OP, raise the bar...

Georgina125 · 19/06/2021 09:45

Ugh. You are much better off without him. He is repulsive. Keep all messages but disengage. Everything can be done officially. Child maintenance, contact orders etc. Is there a third party communication can go through?

Shoxfordian · 19/06/2021 09:50

Stop replying to his messages when he’s just being rude and abusive
I hope you’re clear with him that you’ve broken up now and that you’re not even considering getting back together

Umberellatheweatha · 19/06/2021 09:50

Considering you are moving away, if I could afford to raise the kid without money from him I think I'd tell him it wasn't his baby. Either way I'd think twice before putting his name on the birth certificate. What are his parents like? Would they be good grandparents?

Blueskies222 · 19/06/2021 09:51

@Georgina125

Ugh. You are much better off without him. He is repulsive. Keep all messages but disengage. Everything can be done officially. Child maintenance, contact orders etc. Is there a third party communication can go through?
I offered to pay for mediation and I got this abuse back. (Attached)

I’m really worried about how I will juggle him seeing children without being in my house. He blames me for everything including his behaviour and he is constantly telling me how I like to use “power” against him in regard to children.

If this went to court etc would he get very far?

OP posts:
Blueskies222 · 19/06/2021 09:51

Sorry don’t think it attached

DP - Abusive what’s apps
DP - Abusive what’s apps
OP posts:
Umberellatheweatha · 19/06/2021 09:55

Get very far in what way?
Oh do you have other kids with him not just the one on the way?

He wont get custody if that's what you mean.

But I would get the ball rolling by reporting his threats incase in future you find you maybe only want him to have limited access.

He is a bully and the only things that can work against his kind, is when you can show you are not slow to call the police. That you have backup.

Noshowlomo · 19/06/2021 10:01

He talks like a teenage gangster wannabe. His texts give me a headache. Fuck this piece of shit and move on. Easier said than done but what does he bring to your life?
Tosser

Blueskies222 · 19/06/2021 10:01

@Umberellatheweatha

Get very far in what way? Oh do you have other kids with him not just the one on the way?

He wont get custody if that's what you mean.

But I would get the ball rolling by reporting his threats incase in future you find you maybe only want him to have limited access.

He is a bully and the only things that can work against his kind, is when you can show you are not slow to call the police. That you have backup.

I have more than one child with him.

Yes, I mean would he get custody. I don’t know much about these things. I’m worried he try as he is always saying thing like “I’m coming for my daughters”, “you think you can take my daughters”

OP posts:
Umberellatheweatha · 19/06/2021 10:02

Those messages are just him trying to mess with your head and intimidate you too. He is so abusive. I'd stop messaging him and replying to him entirely. Theres nothing else to be said to him until after the baby is born. Then you can get a professional body to contact him regarding childcare and visit arrangements.

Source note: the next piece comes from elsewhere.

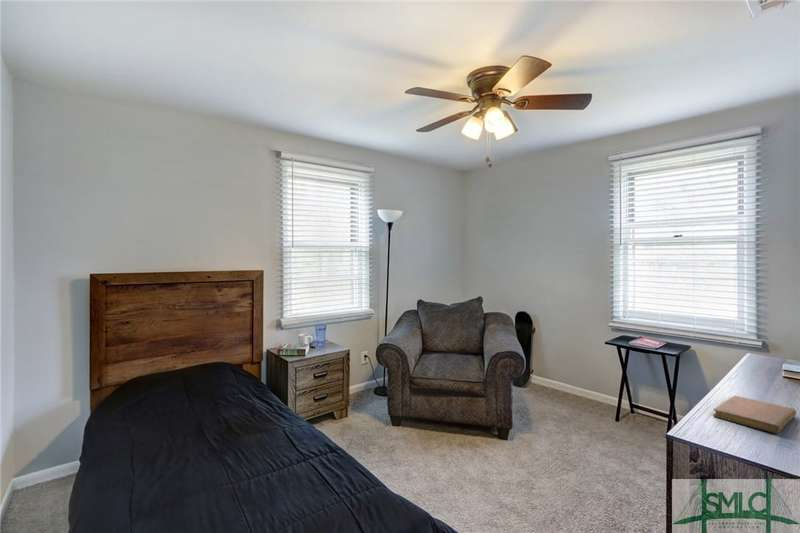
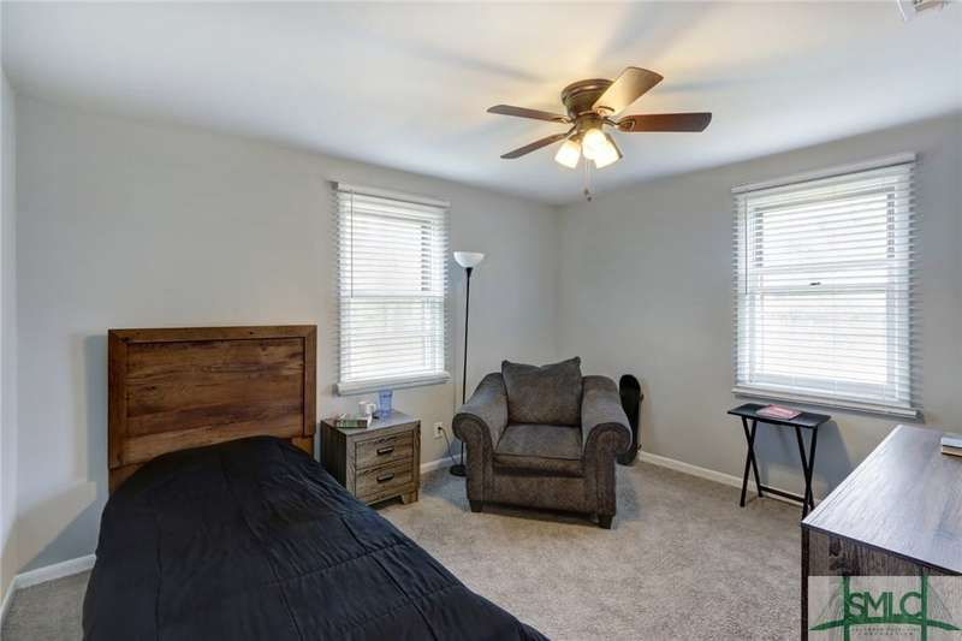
- notebook [712,395,797,434]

Tell him theres nothing more to be said for now. If he shows up at your house after you stop messaging (or harasses you in any way) call the police. Enough is enough op. No one gets to speak to you like that.

WeAreTheHeroes · 19/06/2021 10:03

I thought the tone of some of those messages was very disturbing. If he's messaging you like that I'd be worried he could turn violent.

Umberellatheweatha · 19/06/2021 10:05

And keep your doors locked (if he has a key, change your locks).

Dodappydah · 19/06/2021 10:14

Sorry but what do those messages even mean? Is English his second language? Block, delete and report.